● Aim of the task
Replace each "common name" in the data below with "vernacular name", changing nothing else, and leave the pictures out of your answer.

Saved entries
====
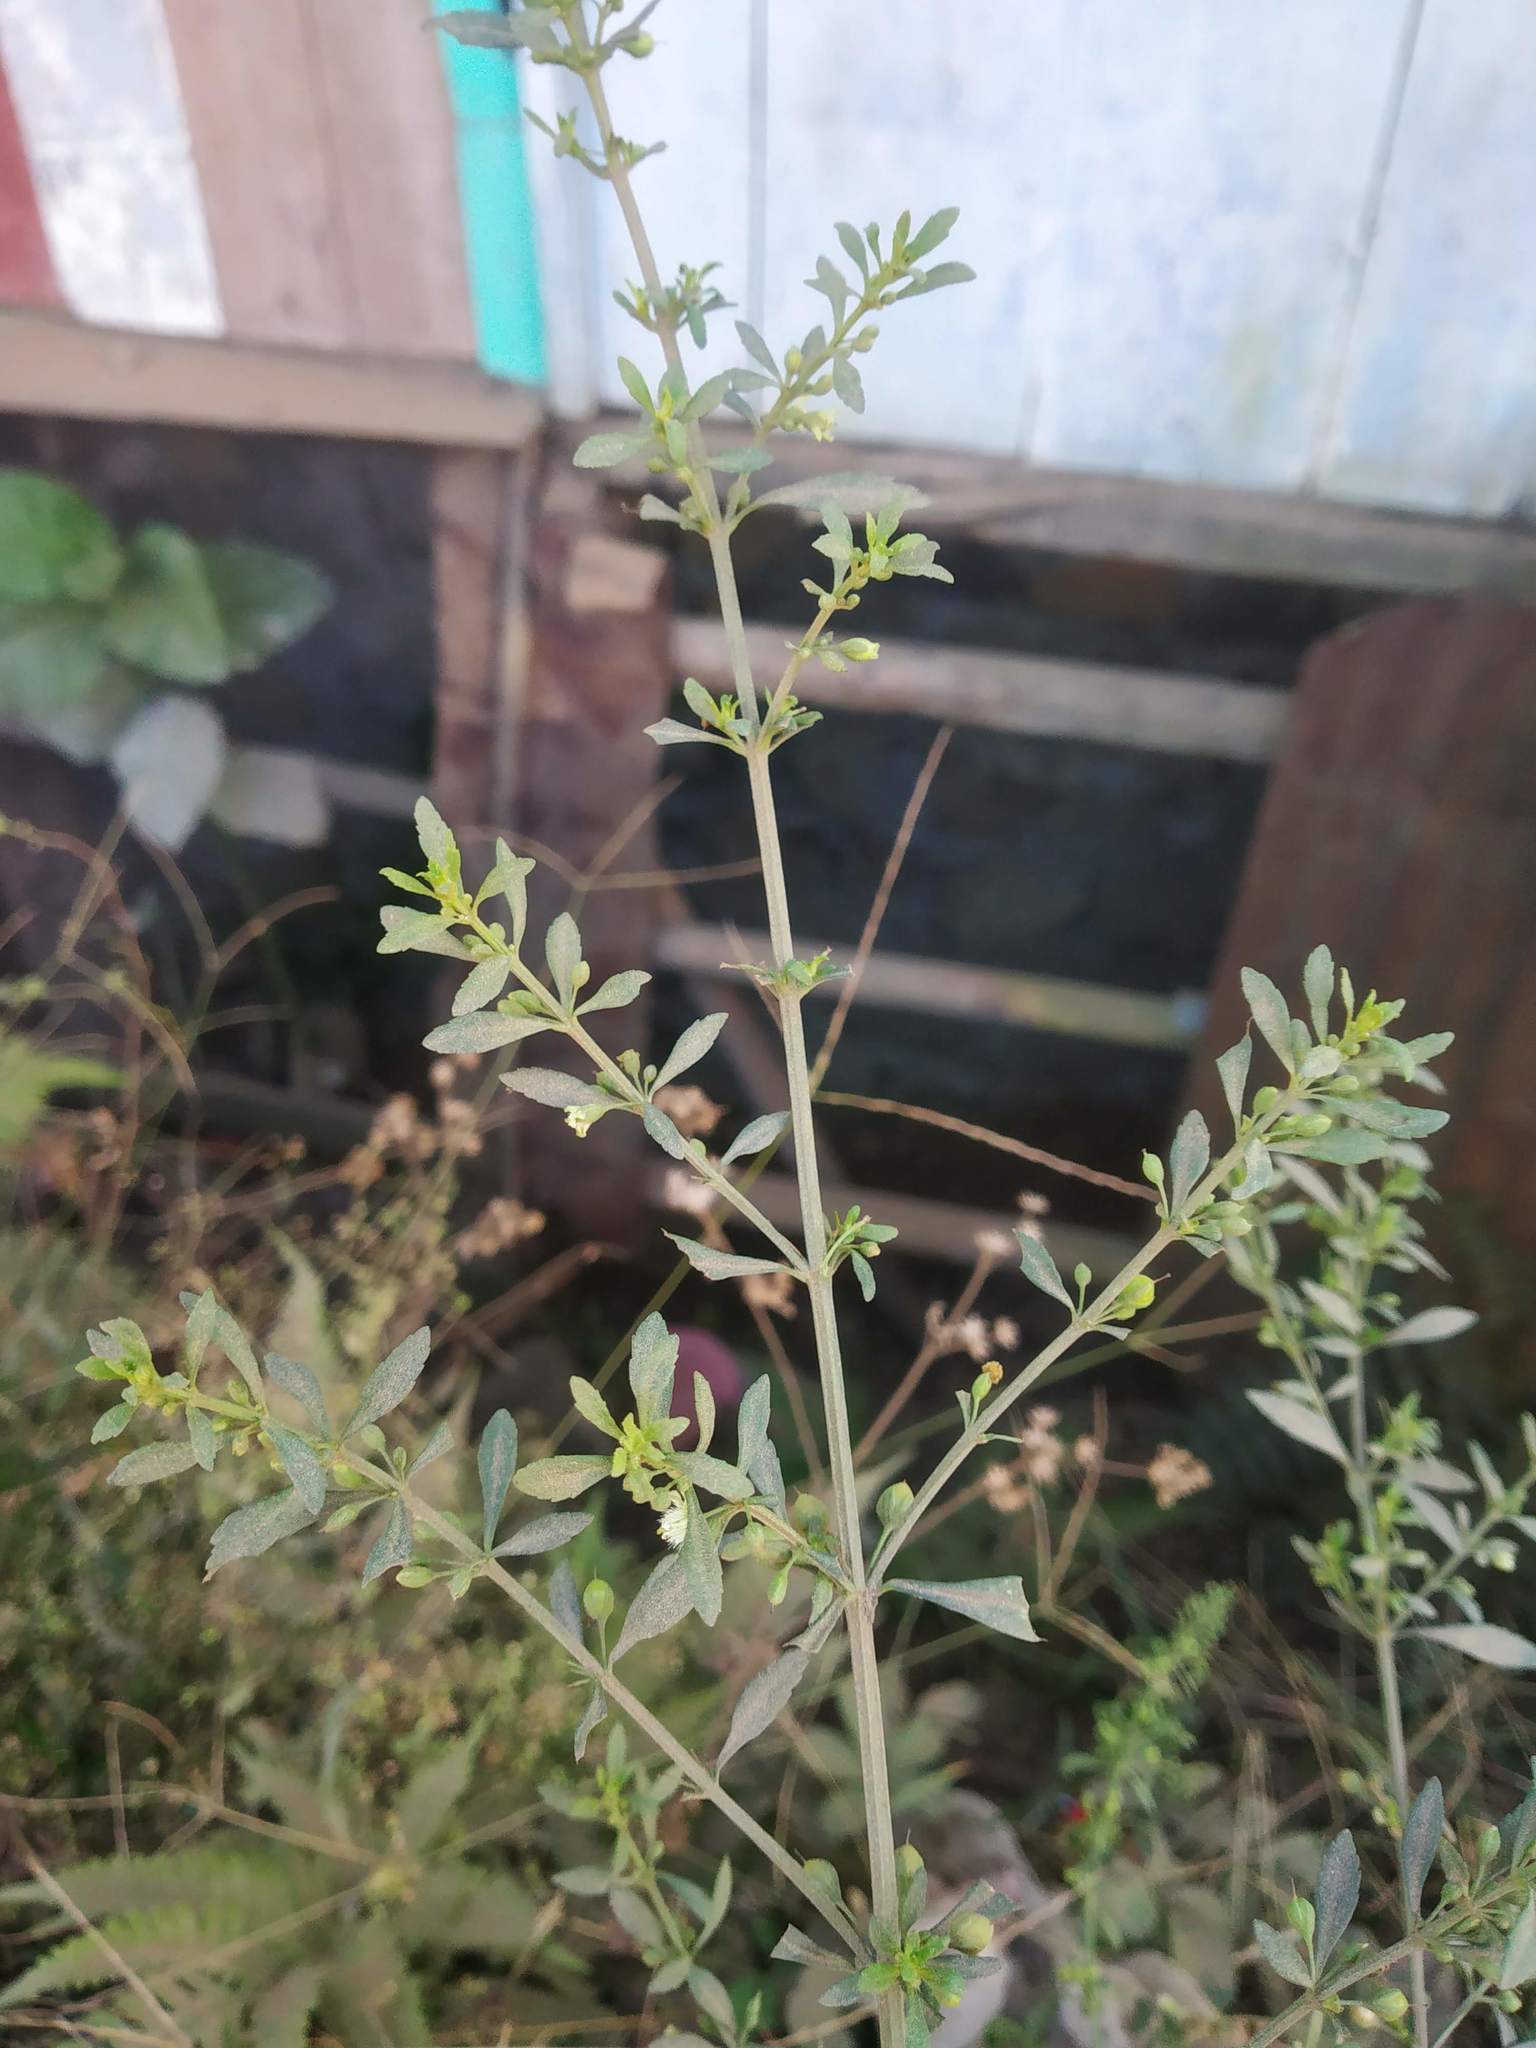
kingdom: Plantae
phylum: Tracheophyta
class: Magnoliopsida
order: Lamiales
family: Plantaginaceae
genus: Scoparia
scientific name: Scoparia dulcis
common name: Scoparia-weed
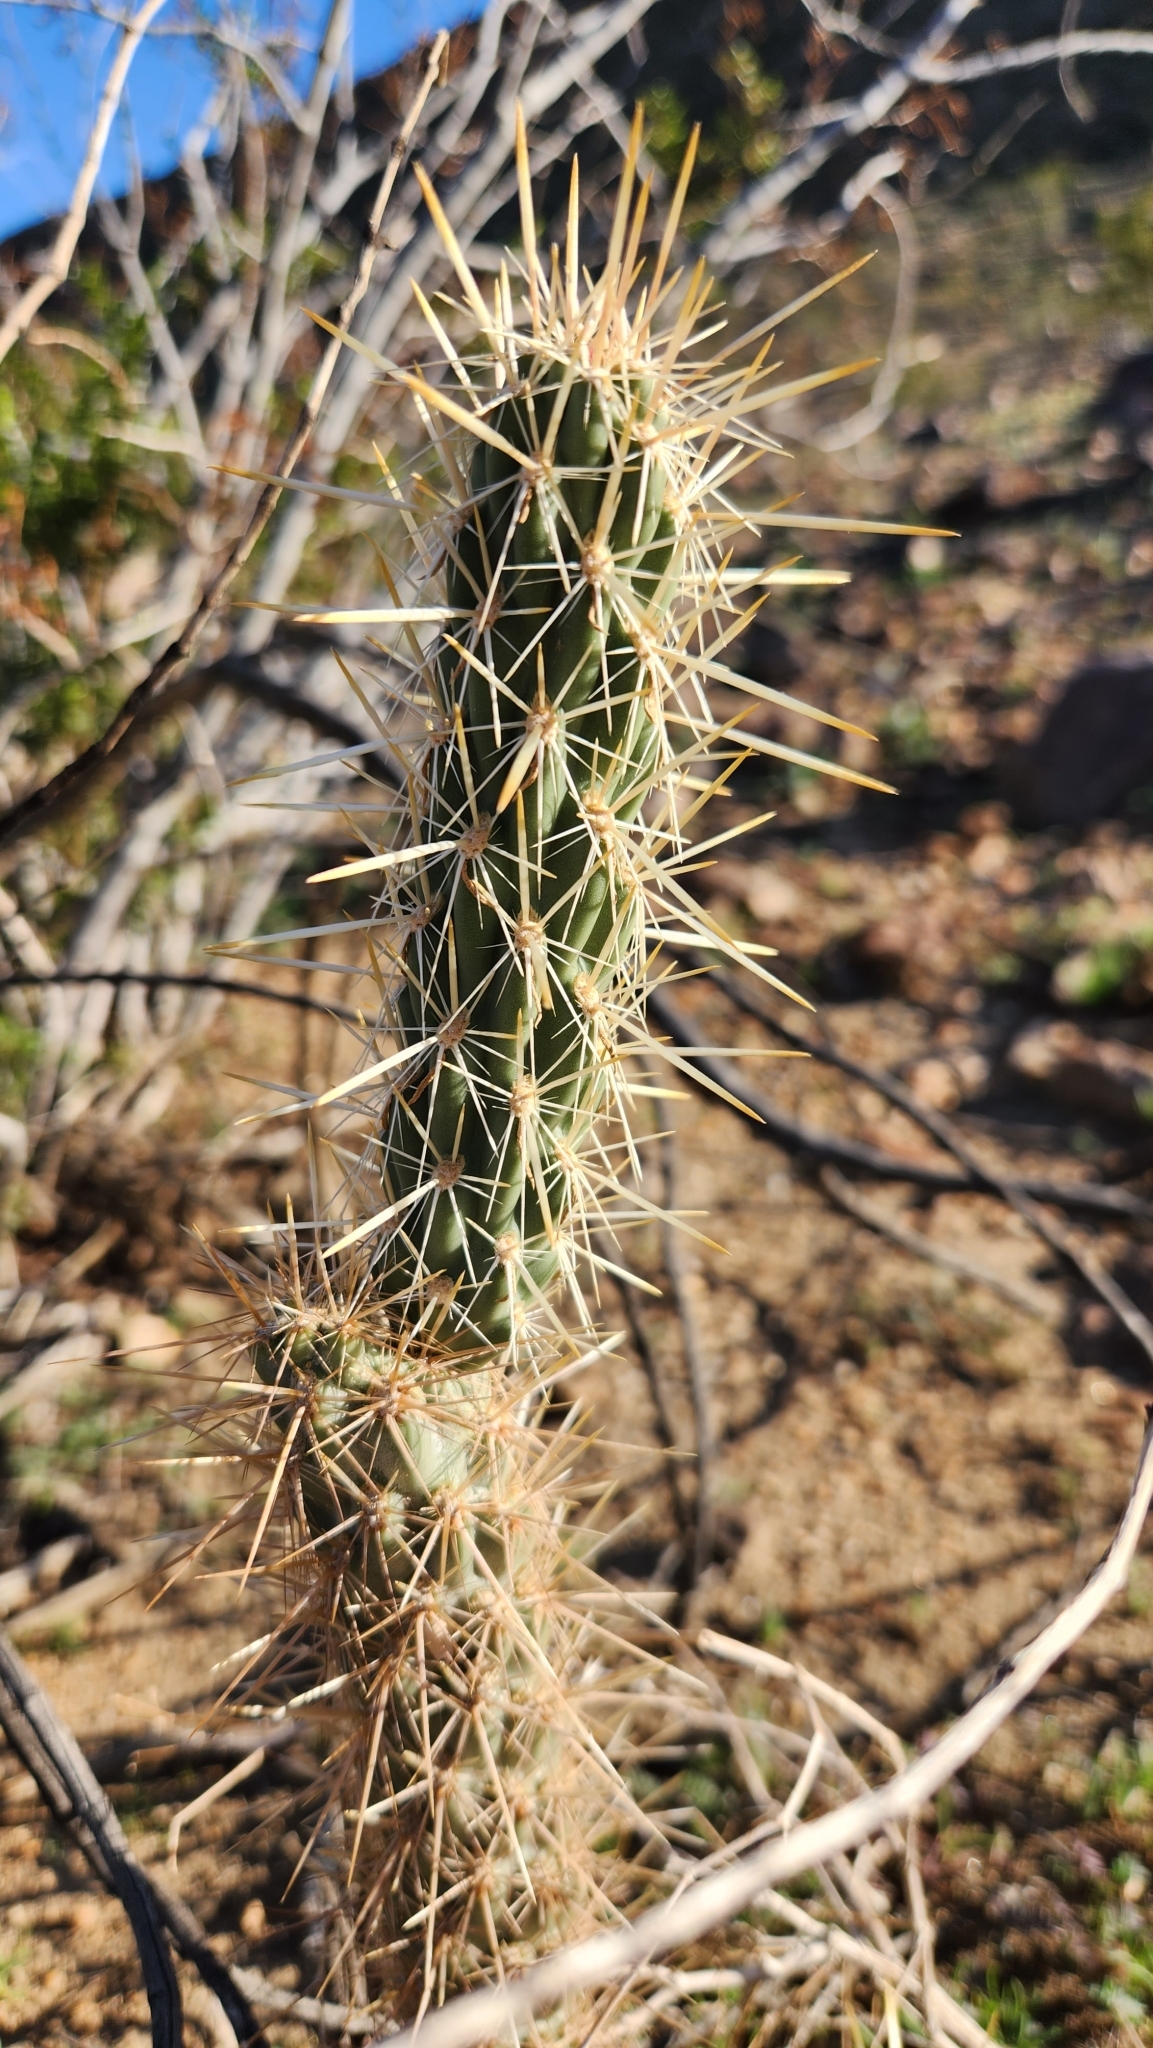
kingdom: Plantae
====
● Solution to the exercise
kingdom: Plantae
phylum: Tracheophyta
class: Magnoliopsida
order: Lamiales
family: Plantaginaceae
genus: Scoparia
scientific name: Scoparia dulcis
vernacular name: Scoparia-weed
kingdom: Plantae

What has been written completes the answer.